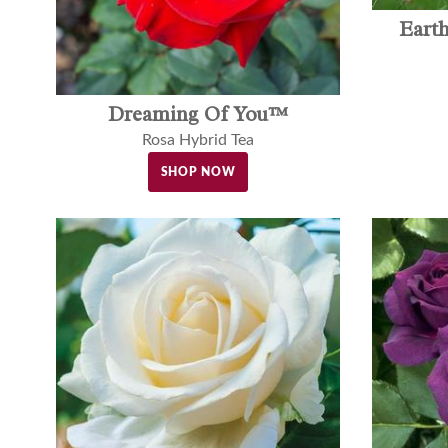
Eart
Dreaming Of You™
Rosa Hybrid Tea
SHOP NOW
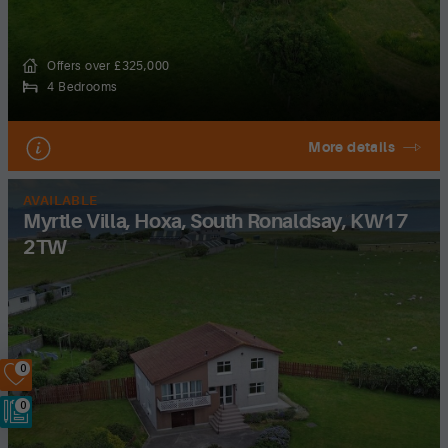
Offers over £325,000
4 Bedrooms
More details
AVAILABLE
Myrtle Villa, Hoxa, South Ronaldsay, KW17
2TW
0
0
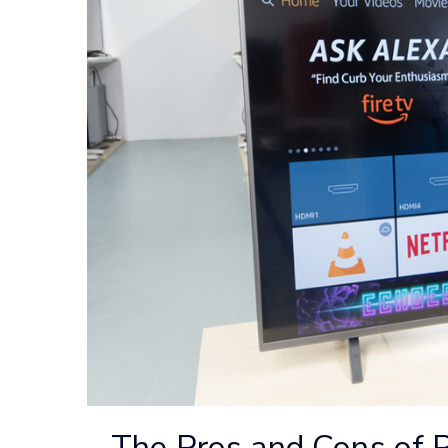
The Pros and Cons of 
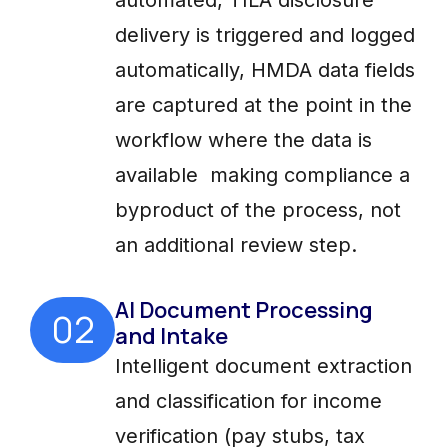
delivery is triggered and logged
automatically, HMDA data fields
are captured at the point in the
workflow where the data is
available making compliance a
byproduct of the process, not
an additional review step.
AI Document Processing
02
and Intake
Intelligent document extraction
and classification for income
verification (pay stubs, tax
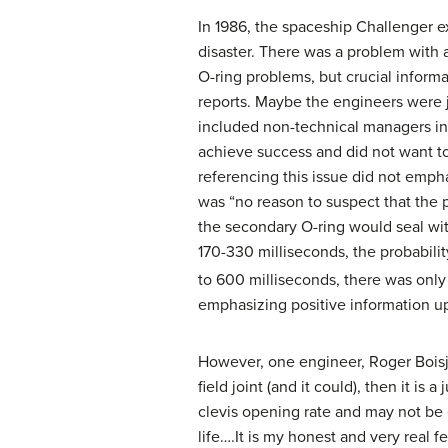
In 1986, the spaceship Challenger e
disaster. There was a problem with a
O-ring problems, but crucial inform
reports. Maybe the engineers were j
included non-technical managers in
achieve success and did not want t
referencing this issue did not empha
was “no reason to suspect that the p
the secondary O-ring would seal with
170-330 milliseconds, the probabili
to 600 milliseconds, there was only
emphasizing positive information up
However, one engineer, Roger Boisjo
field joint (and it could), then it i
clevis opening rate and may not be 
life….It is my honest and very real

+---+

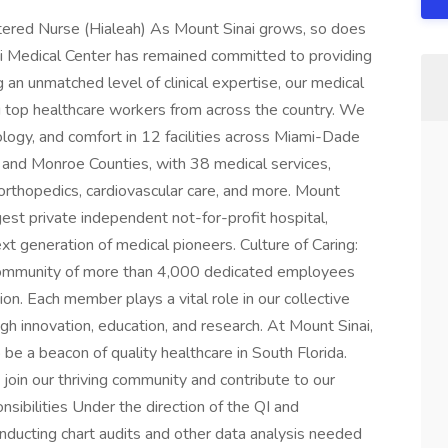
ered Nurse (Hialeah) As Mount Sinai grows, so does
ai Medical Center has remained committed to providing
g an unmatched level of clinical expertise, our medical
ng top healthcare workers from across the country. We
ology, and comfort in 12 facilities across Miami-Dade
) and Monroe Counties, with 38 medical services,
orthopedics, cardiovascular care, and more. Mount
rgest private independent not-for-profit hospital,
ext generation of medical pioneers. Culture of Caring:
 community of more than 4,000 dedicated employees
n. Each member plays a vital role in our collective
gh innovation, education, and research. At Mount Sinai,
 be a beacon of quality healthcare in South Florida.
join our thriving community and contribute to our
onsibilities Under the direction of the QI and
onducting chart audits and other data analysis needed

+---+

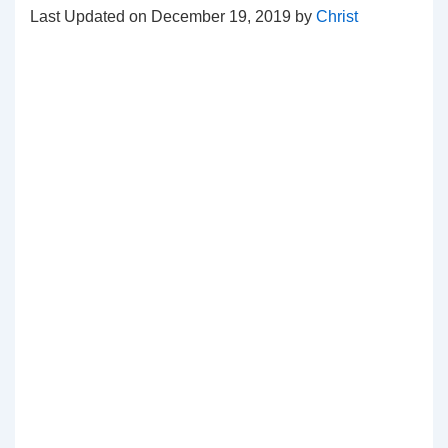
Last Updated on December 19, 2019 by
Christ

+---+

**Exercise aim**
Return only the part of the records above that opens with the line containing "referencing this issue did not empha" and closes with the line containing "life….It is my honest and very real", ends included.

**Exercise answer**
referencing this issue did not empha
was “no reason to suspect that the p
the secondary O-ring would seal with
170-330 milliseconds, the probabili
to 600 milliseconds, there was only
emphasizing positive information up
However, one engineer, Roger Boisjo
field joint (and it could), then it i
clevis opening rate and may not be 
life….It is my honest and very real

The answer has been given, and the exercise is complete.